Uma verdadeira revolução acontecia nos Estados Unidos dos anos 1960. Cansados de esperar pela tal justiça, que deveria ser cega, mas que, ao longo dos anos, acabou desenvolvendo uma espécie de visão seletiva, cidadãos afro-americanos passaram a reivindicar sistematicamente a chance de tratamento justo e ascensão social mediante sua capacidade e esforço, um dos preceitos da Declaração Universal dos Direitos do Homem, originalmente publicada em 1948 e filha da Revolução Francesa, cujo fulgor se espalhou pelo mundo entre 1789 e 1799.
Contudo, um século depois da promulgação da 13ª Emenda à Carta Magna, em 6 de dezembro de 1865, justamente nos estertores da Guerra Civil (1861-1865), quando o Sul escravagista e o Norte, a favor da abolição, se enfrentaram, a América ainda sofria com a segregação racial entre negros e brancos. Instituições como a Nickel Academy, em Marianna, Flórida, eram quase tão tradicionais quanto a própria luta dos negros americanos por igualdade, e em seus 111 anos de operação, de 1º de janeiro de 1900 a 30 de junho de 2011, recebeu jovens pretos dos cinquenta estados da América, prometendo oferecer-lhes o que sua pele lhes negara. O que de fato aconteceu foi um escândalo que une sadismo, negligência e crime, verdade iluminada por RaMell Ross em “O Reformatório Nickel”, drama histórico que chega em boa hora.
Ross adapta o romance de formação de mesmo nome de Colson Whitehead, publicado em 2019 e vencedor do Pulitzer do ano seguinte, sem nenhuma vontade de esconder nada — ainda que suavize quase tudo. Na abertura, Elwood Toussaint Curtis está caído no chão, depois de, ao que parece, ter despencado de uma laranjeira. O diretor e o corroteirista Joslyn Barnes brincam com imagens afetuosas, a exemplo de uma árvore de Natal cheia de bolas reluzentes e raios de sol que banham cômodos limpos de uma casa espaçosa, até começar a sugerir que é de lá que Elwood vem, sem dizer como chegara à Nickel. Algum tempo depois, Turner, outro garoto preto, torna-se um dos internos, e o filme passa a estender-se sobre as expectativas dos dois nesse lugar onde deveriam ser assistidos pelo poder público e, então, iriam ficar mais próximos da vida com que sonhavam.
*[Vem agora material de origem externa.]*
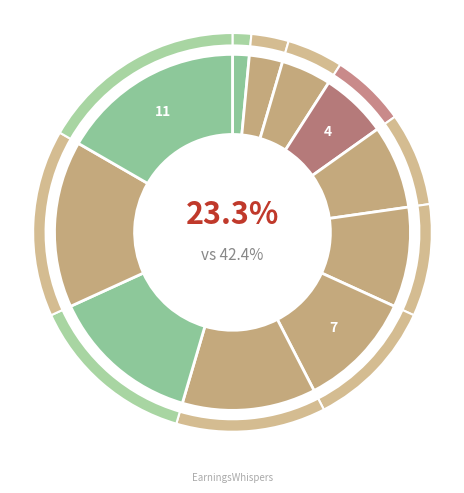

Is it true that 10 is 15% of the pie?

True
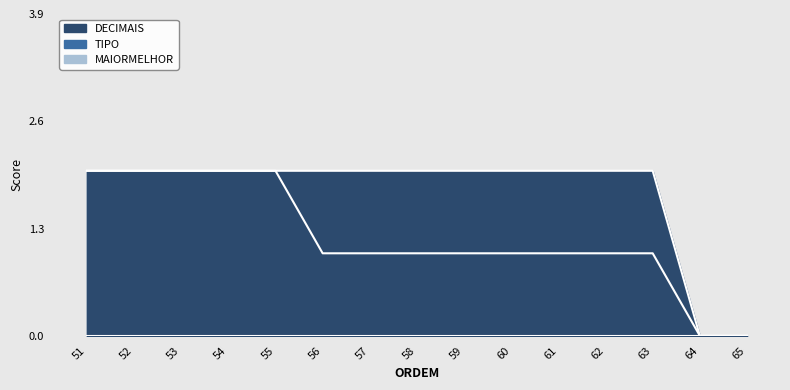

Count the number of categories in the chart.

15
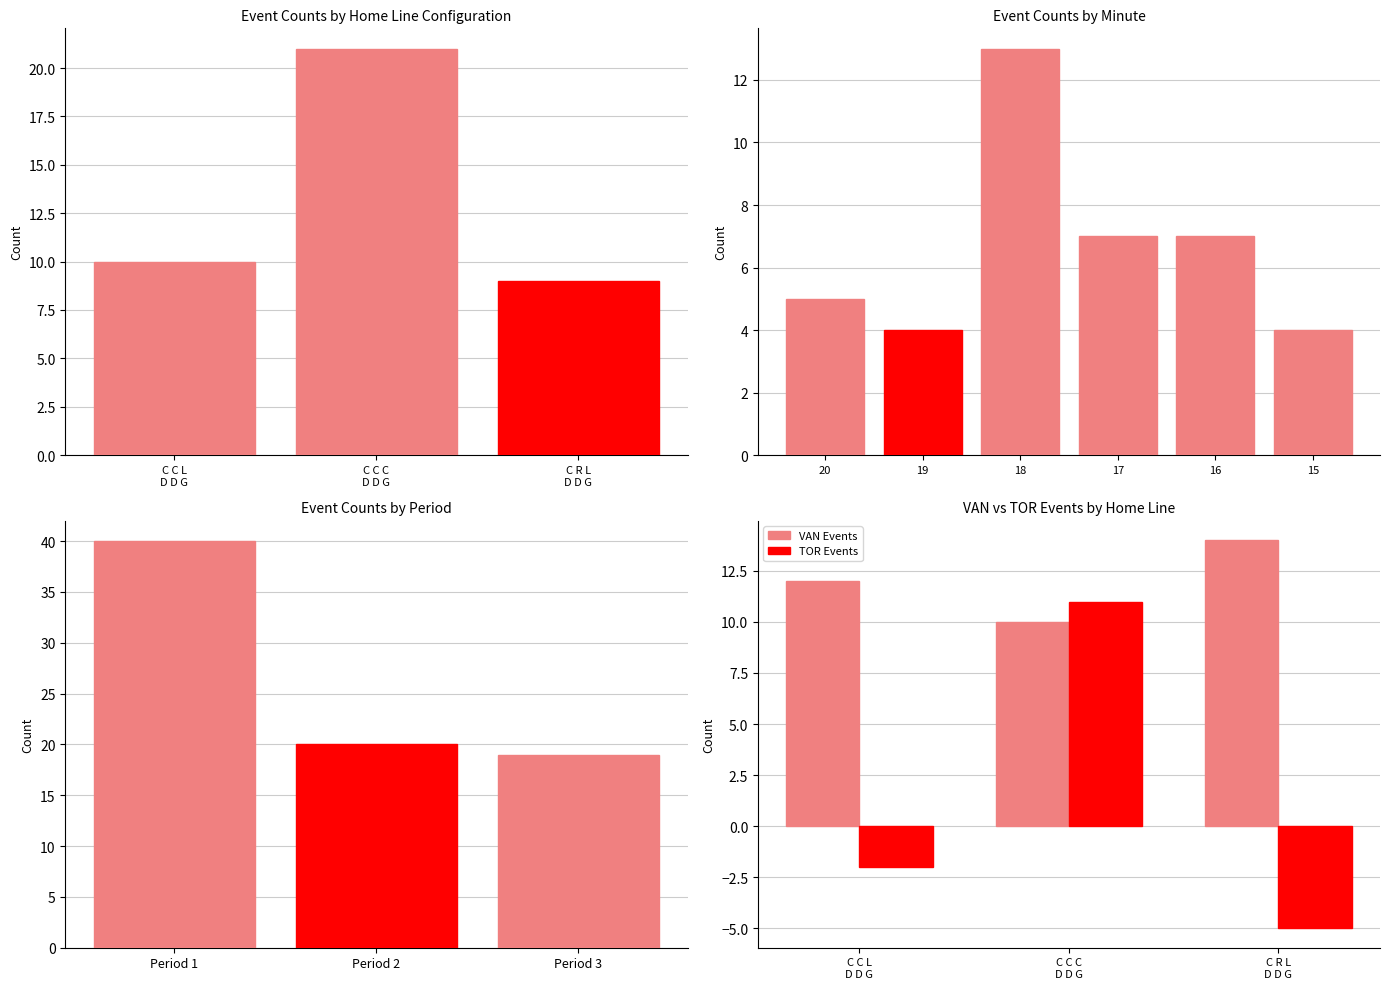

What is the difference between the maximum and minimum values in the TOR Events series?

16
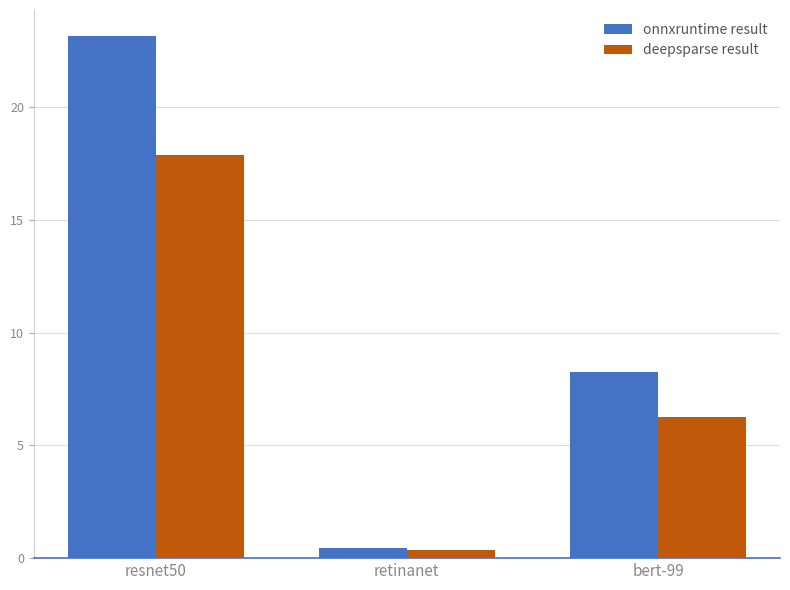

Reading right to left, what are all the values shown in this chart?

onnxruntime result: bert-99=8.2	retinanet=0.4	resnet50=23.2
deepsparse result: bert-99=6.3	retinanet=0.4	resnet50=17.9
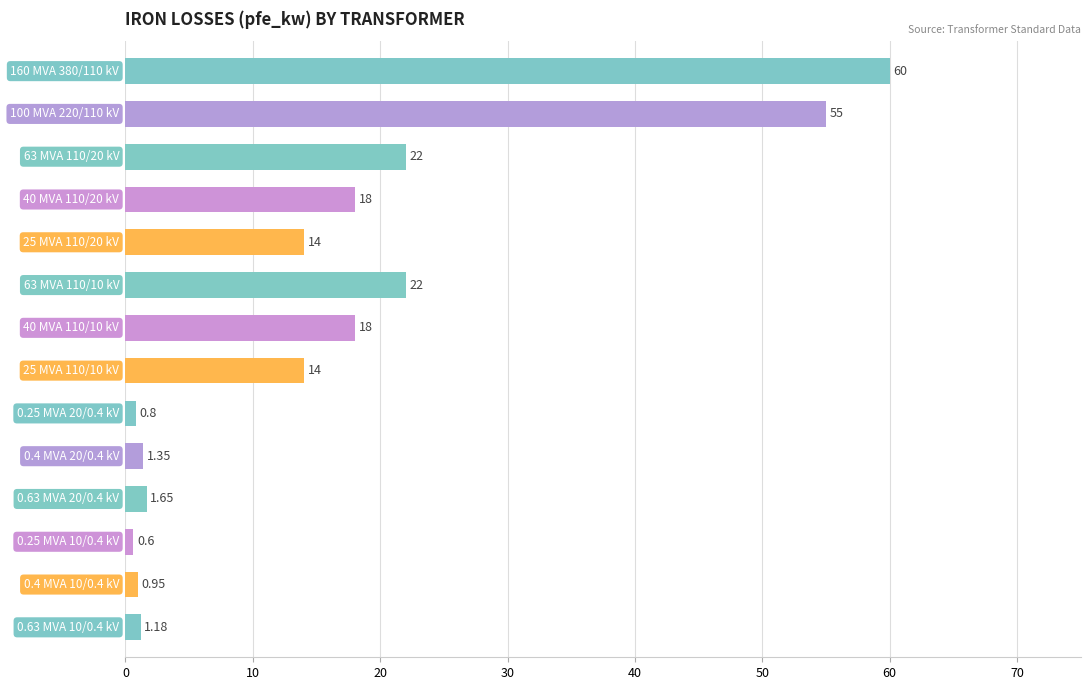

How many distinct data groups are displayed?

1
O pleito por uma nação sem racismo — institucional, estrutural ou só ignorante mesmo —, culmina no assassinato covarde do reverendo Martin Luther King (1929-1968), líder que pregava uma reação pacífica frente à intolerância de certos brancos, e “O Reformatório Nickel” cruza também essa seara, sem prejuízo de abordagens mais aprofundadas no objeto central da história, que adquire cada vez mais significado graças à atuação de Ethan Herisse e Brandon Wilson, peças fundamentais para agrupar o vasto elenco e ajudar o espectador a ter uma pálida noção do horror da Nickel, mais uma dessas excelentes iniciativas que se corrompem no ovo. “O Reformatório Nickel” é o relato mais que perfeito de uma era que já deveria estar morta, mas que renasce ao descuido de gente bem-intencionada que elege políticos que apostam em ideologias desagregadoras. Todo o cuidado é pouco.